Senin pek çok oyuncudan farklı olarak yurtdışında da oyunculuk tecrüben var; özellikle de İran’da 5 filmde rol aldın. Bu açıdan bakıldığında sana göre İran sineması ile Türk sineması arasındaki benzerlik ve farklılıklar nelerdir?
Bu konuyu iki kısımda ele almak mümkün. 1979 İran İslam Devrimi sonrası ve 1979 öncesi İran rejiminin görece daha özgür ve sanatsal anlamda daha bağımsız olduğu iki farklı dönem. 1979 öncesi İran Sineması ile Türk Sineması arasında çok müthiş benzerlikler olduğunu söyleyebiliriz. Bunun nedeni de ana hatlarıyla Türk ve İran kültürlerinin ortak olarak beslendiği edebi eserler, görsel ve yazılı sanatsal yapıtlar olduğunu söyleyebiliriz. Sevgili için feda edilen hayatlar, zalim feodal erklere karşı verilen mücadeleler, zengin kız fakir erkek temalı filmler ve bunların arabeskle harmanlanmış anlatım biçimleri temel benzerlikleri oluşturur.
1979 İran İslam Devrimi sonrası İran Sineması oldukça farklı bir kimliğe bürünmüştür. Devrim sonrası ağır cinsiyetçi ayırımcılık, hayatın bütün alanlarının dinsel kurallara göre şekillendirilmesi ve uygulanan ağır sansür İran Sineması ile Türk Sinemasını birbirinden uzaklaştırmıştır. Bu durum şaşırtıcı bir biçimde İran Sinemasına göreceli olarak olumlu bir şekilde yansımış ve İran Sinemasına ayrı bir estetik anlayış katmıştır. İranlı senaristler, yapımcılar veyönetmenlerbu ağır sansür şartlarını kırabilmek filmlerini anlamından ödün vermeden ortaya çıkarabilmek için çok özgün anlatım biçimleri ve teknikleri geliştirmişlerdir. Artık İran Sineması Türk Sinemasından farklı olarak kendine özgü bir dil geliştirmiş, bir özgün sinema yaratabilmiş ve Akademi Ödülünü alabilecek kadar güçlü bir kimliğe kavuşmuştur. Doğal ışık kullanımı, sade hayatın olağan akışına uygun kamera hareketleri, abartıdan uzak oyunculuk ve insanın iç dünyasına yoğunlaşan senaryolarıyla İran Sineması, Fransız yeni dalgasını çok farklı ve ileri boyutlara ulaştırmıştır. Bana göre, Türk Sineması ise gün geçtikçe birkaç yönetmen haricinde tam anlamıyla Amerikan Sinemasına teslim olmuştur. Temel farklılıkları da bu şekilde özetleyebiliriz sanırım…
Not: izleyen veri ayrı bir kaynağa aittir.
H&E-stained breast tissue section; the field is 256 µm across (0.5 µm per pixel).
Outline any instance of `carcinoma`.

Sevgili Nuri sen sinemanın sadece oyunculuk kısmında değilsin senaryo da yazıyorsun. Bizlere en son yazdığın senaryondan bahseder misin ve 5 dil bilen biri olarak farklı dillerde de yazıyor musun?
Tabi ki! Yazdığım filmin ismi “ Yabancı.” Senaryoyu Tolstoy’un o meşhur cümlesinden esinlenerek yazdım. “Bütün muhteşem hikayeler iki şekilde başlar, ya biri bir yolculuğa çıkar ya da şehre bir yabancı gelir.” Film ağır psikolojik travmalar geçiren Suriyeli bir mültecinin kendi yurdunu terk edip Türkiye üzerinden Avrupa’ya kaçış hikayesini anlatıyor. Senaryonun adı “Yabancı” çünkü, bu kaçış sürecini ele alırken aynı zamanda sosyolojik anlamda yabancılaşma kavramını özellikle de kişinin kendine yabancılaşmasını anlatmaya çalıştım.
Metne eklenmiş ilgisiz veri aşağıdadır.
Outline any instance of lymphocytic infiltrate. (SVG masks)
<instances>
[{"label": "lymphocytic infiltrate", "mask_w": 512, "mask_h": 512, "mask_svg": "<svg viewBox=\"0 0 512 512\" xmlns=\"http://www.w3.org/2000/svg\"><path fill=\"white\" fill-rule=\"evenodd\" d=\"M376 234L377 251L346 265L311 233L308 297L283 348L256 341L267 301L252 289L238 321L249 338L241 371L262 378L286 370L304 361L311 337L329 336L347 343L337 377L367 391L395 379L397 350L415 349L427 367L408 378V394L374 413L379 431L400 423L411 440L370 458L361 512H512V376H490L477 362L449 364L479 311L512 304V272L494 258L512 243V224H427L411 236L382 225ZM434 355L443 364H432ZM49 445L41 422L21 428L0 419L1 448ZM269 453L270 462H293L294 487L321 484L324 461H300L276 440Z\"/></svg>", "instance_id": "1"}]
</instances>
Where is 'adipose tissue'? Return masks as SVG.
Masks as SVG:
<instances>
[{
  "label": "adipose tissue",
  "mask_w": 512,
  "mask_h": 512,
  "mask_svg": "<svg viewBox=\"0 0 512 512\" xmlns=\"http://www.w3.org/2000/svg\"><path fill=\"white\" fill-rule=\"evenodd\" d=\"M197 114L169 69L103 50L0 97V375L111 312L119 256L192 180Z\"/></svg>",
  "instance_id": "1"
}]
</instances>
Türkçe dışında Kürtçe de yazıyorum.
Son olarak sinema sana ne ifade ediyor, edebiyat ve sinema ilişkisini nasıl yorumlarsın?
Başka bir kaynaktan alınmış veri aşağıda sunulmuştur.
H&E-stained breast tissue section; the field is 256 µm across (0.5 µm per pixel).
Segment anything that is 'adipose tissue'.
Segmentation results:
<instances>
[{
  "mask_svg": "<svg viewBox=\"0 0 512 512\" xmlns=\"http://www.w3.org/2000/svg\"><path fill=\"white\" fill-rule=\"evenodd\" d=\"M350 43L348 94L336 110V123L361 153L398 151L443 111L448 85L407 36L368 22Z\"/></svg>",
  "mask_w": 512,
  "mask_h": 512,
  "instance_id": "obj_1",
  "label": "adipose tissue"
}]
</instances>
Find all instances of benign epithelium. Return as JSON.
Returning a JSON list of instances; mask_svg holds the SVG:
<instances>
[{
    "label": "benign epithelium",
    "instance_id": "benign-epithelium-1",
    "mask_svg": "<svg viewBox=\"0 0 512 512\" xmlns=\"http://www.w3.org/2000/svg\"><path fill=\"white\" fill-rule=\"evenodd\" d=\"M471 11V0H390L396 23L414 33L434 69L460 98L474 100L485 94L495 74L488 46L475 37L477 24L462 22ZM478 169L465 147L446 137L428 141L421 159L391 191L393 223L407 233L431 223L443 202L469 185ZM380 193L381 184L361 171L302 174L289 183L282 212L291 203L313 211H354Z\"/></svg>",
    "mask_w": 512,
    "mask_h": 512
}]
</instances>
Ben sinemayı kelimenin tam anlamıyla sınıfsal bir savaşın estetize edilmiş, öncü birliği olarak görüyorum. Bütün sanat dalları ve özellikle sinema bana göre halkçıdır ya da halkçı olmalıdır. Zengin ile fakirin, sömüren ile sömürülen savaşında en temel karşı duruşlardan biridir. Daha güzel, eşitlikçi, yaşanılabilir bir dünya için kocaman bir ‘YETER ‘dir.
Sanat dalları içerisinde sinemayla belki de en fazla ilişki içerisinde olan edebiyattır. Sinema daha ilk dönemlerinden itibaren edebiyatın mirası üzerine konmuştur. Bunu en belirgin şekilde dünya klasiklerinin sinemaya uyarlamaları biçiminde görmekteyiz. Bu uyarlamalar, günümüzde de hem sinema dünyasında hem televizyon dizilerinde artarak devam etmektedir.